====== Exercise inputs ======

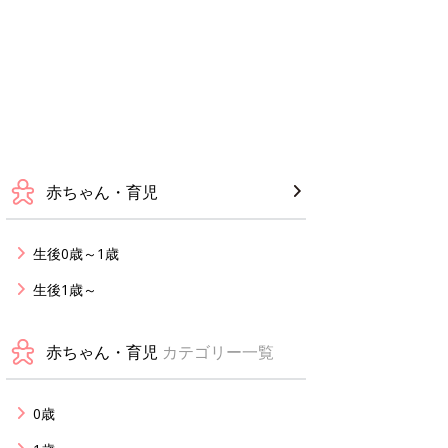
赤ちゃん・育児
生後0歳～1歳
生後1歳～
赤ちゃん・育児
カテゴリー一覧
0歳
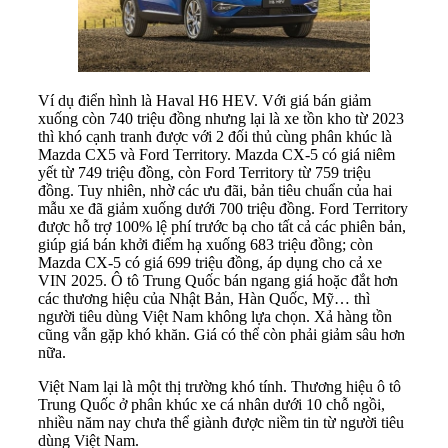
Ví dụ điển hình là Haval H6 HEV. Với giá bán giảm
xuống còn 740 triệu đồng nhưng lại là xe tồn kho từ 2023
thì khó cạnh tranh được với 2 đối thủ cùng phân khúc là
Mazda CX5 và Ford Territory. Mazda CX-5 có giá niêm
yết từ 749 triệu đồng, còn Ford Territory từ 759 triệu
đồng. Tuy nhiên, nhờ các ưu đãi, bản tiêu chuẩn của hai
mẫu xe đã giảm xuống dưới 700 triệu đồng. Ford Territory
được hỗ trợ 100% lệ phí trước bạ cho tất cả các phiên bản,
giúp giá bán khởi điểm hạ xuống 683 triệu đồng; còn
Mazda CX-5 có giá 699 triệu đồng, áp dụng cho cả xe
VIN 2025. Ô tô Trung Quốc bán ngang giá hoặc đắt hơn
các thương hiệu của Nhật Bản, Hàn Quốc, Mỹ… thì
người tiêu dùng Việt Nam không lựa chọn. Xả hàng tồn
cũng vẫn gặp khó khăn. Giá có thể còn phải giảm sâu hơn
nữa.
Việt Nam lại là một thị trường khó tính. Thương hiệu ô tô
Trung Quốc ở phân khúc xe cá nhân dưới 10 chỗ ngồi,
nhiều năm nay chưa thể giành được niềm tin từ người tiêu
dùng Việt Nam.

======

What is expected
Transcribe every line of text in the listing above verbatim, omitting the pictures.

Output
赤ちゃん・育児
生後0歳～1歳
生後1歳～
赤ちゃん・育児
カテゴリー一覧
0歳
Ví dụ điển hình là Haval H6 HEV. Với giá bán giảm
xuống còn 740 triệu đồng nhưng lại là xe tồn kho từ 2023
thì khó cạnh tranh được với 2 đối thủ cùng phân khúc là
Mazda CX5 và Ford Territory. Mazda CX-5 có giá niêm
yết từ 749 triệu đồng, còn Ford Territory từ 759 triệu
đồng. Tuy nhiên, nhờ các ưu đãi, bản tiêu chuẩn của hai
mẫu xe đã giảm xuống dưới 700 triệu đồng. Ford Territory
được hỗ trợ 100% lệ phí trước bạ cho tất cả các phiên bản,
giúp giá bán khởi điểm hạ xuống 683 triệu đồng; còn
Mazda CX-5 có giá 699 triệu đồng, áp dụng cho cả xe
VIN 2025. Ô tô Trung Quốc bán ngang giá hoặc đắt hơn
các thương hiệu của Nhật Bản, Hàn Quốc, Mỹ… thì
người tiêu dùng Việt Nam không lựa chọn. Xả hàng tồn
cũng vẫn gặp khó khăn. Giá có thể còn phải giảm sâu hơn
nữa.
Việt Nam lại là một thị trường khó tính. Thương hiệu ô tô
Trung Quốc ở phân khúc xe cá nhân dưới 10 chỗ ngồi,
nhiều năm nay chưa thể giành được niềm tin từ người tiêu
dùng Việt Nam.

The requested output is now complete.